What’s in a pitch?

What’s in a pitch?

So you’ve put the finishing touches on your op-ed and are ready to see your name in lights — or at least on the back page of the newspaper. How do you get editors to consider your piece for publication?

You simply ask them. And you do so with a query letter.

You could just email your op-ed to an editor with a polite request that he or she consider it for publication. But imagine applying for a job by just asking politely that an employer hire you.

“Please consider me for your open position. Thanks, Robby.” Probably not an effective strategy.

Just as you have to sell yourself to potential employers, you need to sell your op-ed to editors. So think of your query letter as a sales pitch for your op-ed.

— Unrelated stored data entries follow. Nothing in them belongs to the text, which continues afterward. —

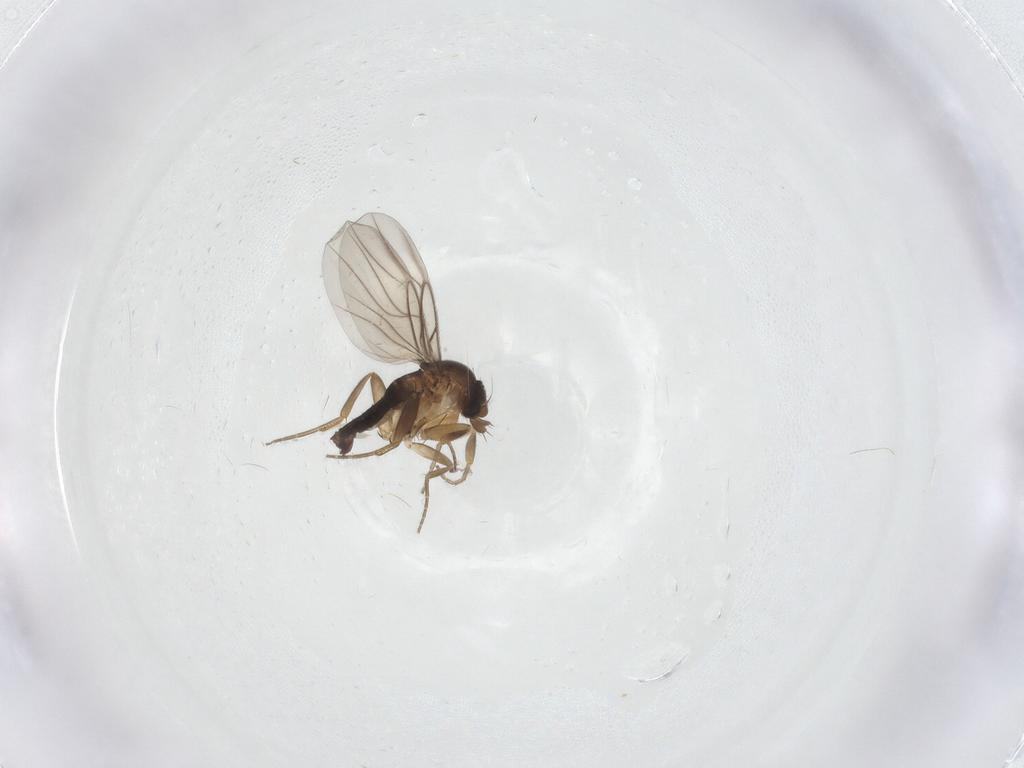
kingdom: Animalia
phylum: Arthropoda
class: Insecta
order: Diptera
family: Phoridae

You don’t have much time — or many words — to convince the editor to run your piece. He or she likely receives hundreds of submissions a day. So don’t summarize. Don’t dwell on the nuances of your argument. Grab the editor’s attention by relating the most compelling portion or angle of your op-ed — and don’t let go.

A few rules of thumb. First, your query should never be longer than four paragraphs — and never more than 200 words. A word count of 150 or less is even better.

Then, highlight the pieces of your argument that are most interesting, timely, and relevant. And don’t be afraid to be sensational. If you’ve written a good opener and have a compelling thesis, the first few paragraphs of your op-ed can be a good starting point from which to whittle a query.

Two additional tips for the conclusion of your query: close out with a question, and emphasize why your piece is a great fit for the outlet you’re pitching.

Questions expect responses — a “No thanks” from an editor is more helpful than no response at all.

And editors can benefit from a final reminder in your query that your piece features information that’s relevant to their readers — perhaps local or state data that substantiate your argument.